Self-Made: A Story of Struggle That Led to Success

When you’re cooped up in quarantine there isn’t much you can do other that eat, sleep, work, and go on the occasional Netflix binge. Recently I did just that, I binged this show on Netflix titled Self-Made: Inspired by the life of Madam C.J. Walker and it was one of the best miniseries I have seen on the streaming service in a while.

Octavia Spencer stars in the eight-episode series. Based on the biography On Her Own Ground by A’Lelia Bundles—Madam Walker’s very own great-great granddaughter—the show follows “an African American washerwoman who rises from poverty to build a beauty empire and become the first female self-made millionaire.” Before you start binge-watching, here are a few key facts you should know about the real Madam C.J. Walker.

Even though now she is known by her married name, Walker’s given name was Sarah Breedlove. She was born on a cotton plantation in Louisiana in 1867. Sarah’s own parents, Owen and Minerva Breedlove, were former slaves who were freed shortly before Sarah’s birth, and both unfortunately died before Sarah was seven years old.

IMDB poster of the Netflix show

After developing a scalp disorder that caused severe hair loss, Sarah became interested in the science of hair care and started experimenting with a mix of homemade and store-bought remedies for her condition. Around this time, she met Annie Turnbo Malone (whose name was changed to Addie Monroe in the series), an African-American haircut entrepreneur and Sarah’s future rival. Sarah became a sales agent for her and was one of Malone’s earliest hires. In 1905, she moved to Denver, Colorado and continued to work for Malone. By this time, Sarah had met and married her second husband, Charles Joeseph “C.J.” Walker, whose sales expertise came in handy when Sarah decided to split from Monroe in 1906 and develop her own hair care treatment, called Walker’s Wonderful Hair Grower. It was Charles who encouraged her to call herself Madam C.J. Walker.
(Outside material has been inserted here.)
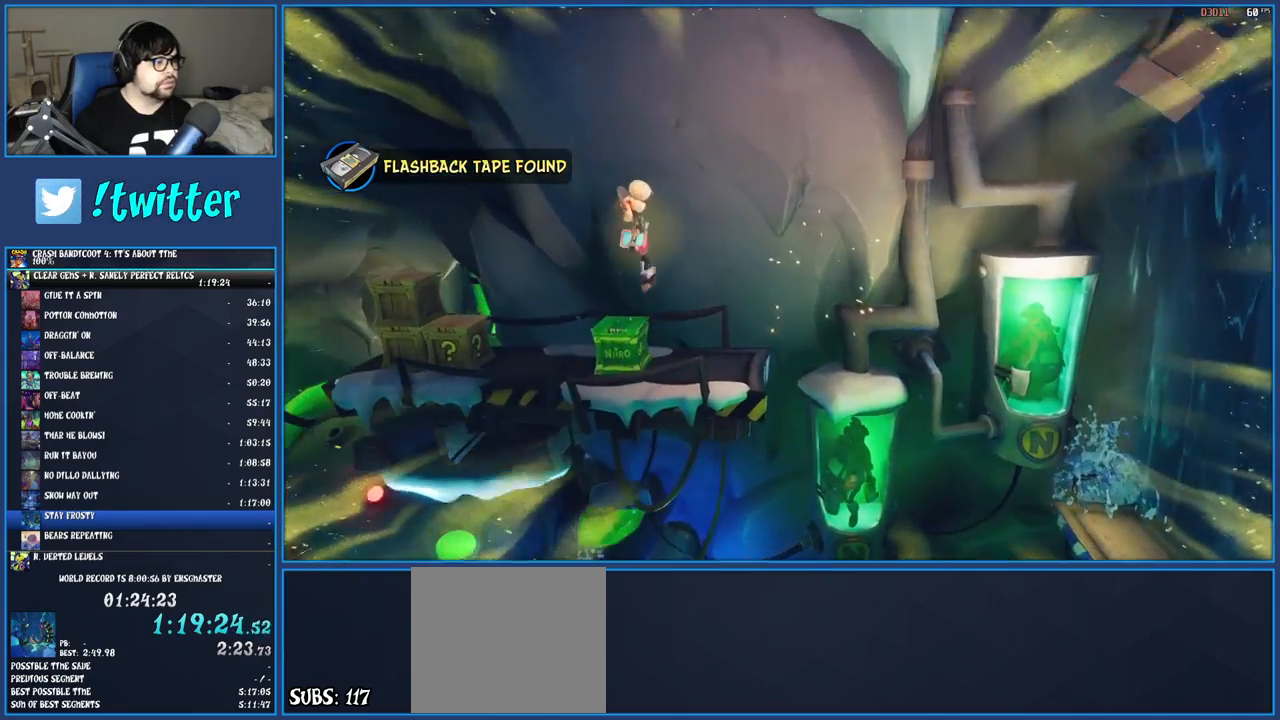
{"buttons": ["TRIANGLE"], "left_stick": "left", "right_stick": "center", "events": [[283, "SQUARE", "down"], [417, "SQUARE", "up"], [483, "TRIANGLE", "down"]]}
Walker and her husband had been traveling around the South for many years, promoting both her line of African-American hair care products and her "Walker system" of hair care, which was a combination of scalp preparation, sulfur-based products and heated iron combs. Walker opened a factory and beauty school in Pittsburgh in 1908 and ultimately opened to Madam C.J. Walker Company in Indianapolis, Indiana.
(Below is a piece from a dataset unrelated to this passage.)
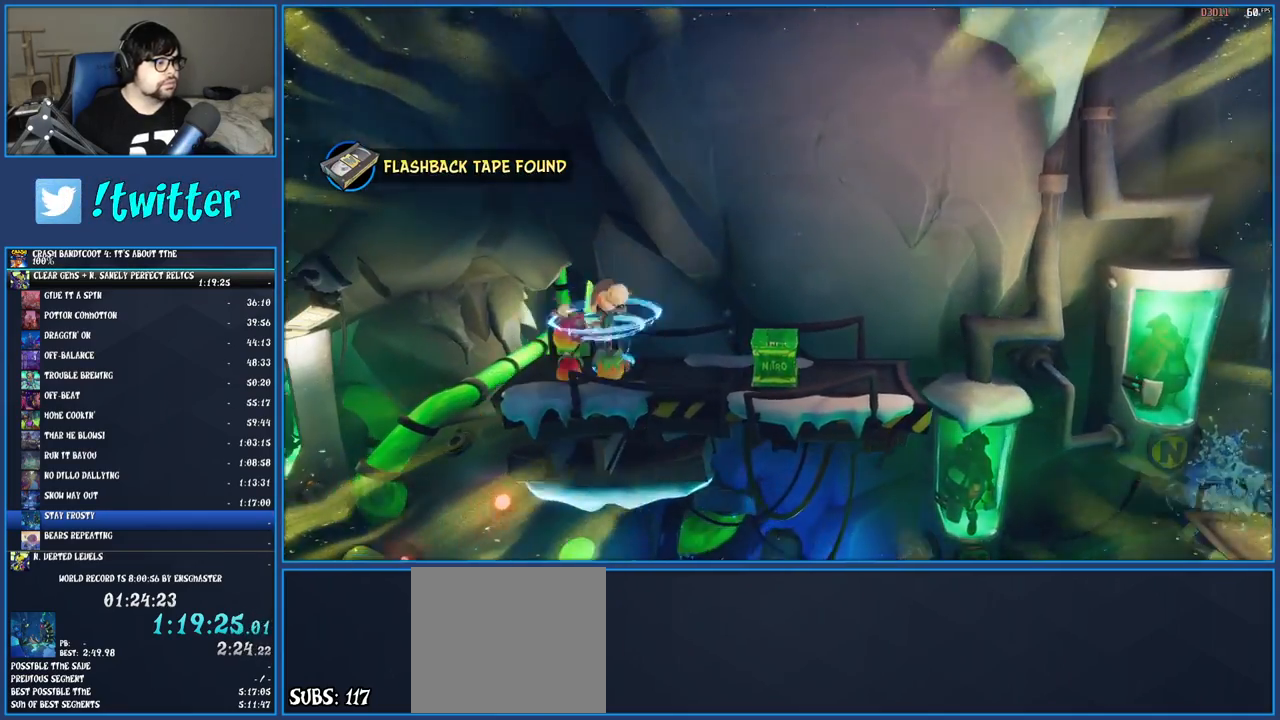
{"buttons": ["CROSS", "SQUARE"], "left_stick": "left", "right_stick": "center", "events": [[117, "TRIANGLE", "up"], [283, "R1", "down"], [383, "R1", "up"], [467, "SQUARE", "down"], [500, "CROSS", "down"]]}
By the time of Walker’s death in 1919, she was considered the wealthiest African-American self-made businesswoman in all of America. She was also an active philanthropist and donated millions of dollars to causes promoting racial justice and equality. She also left behind Villa Lewaro, a 34-room mansion in Irvington, New York.

If you are looking for an inspiring and encouraging show right now, this Netflix miniseries is for you!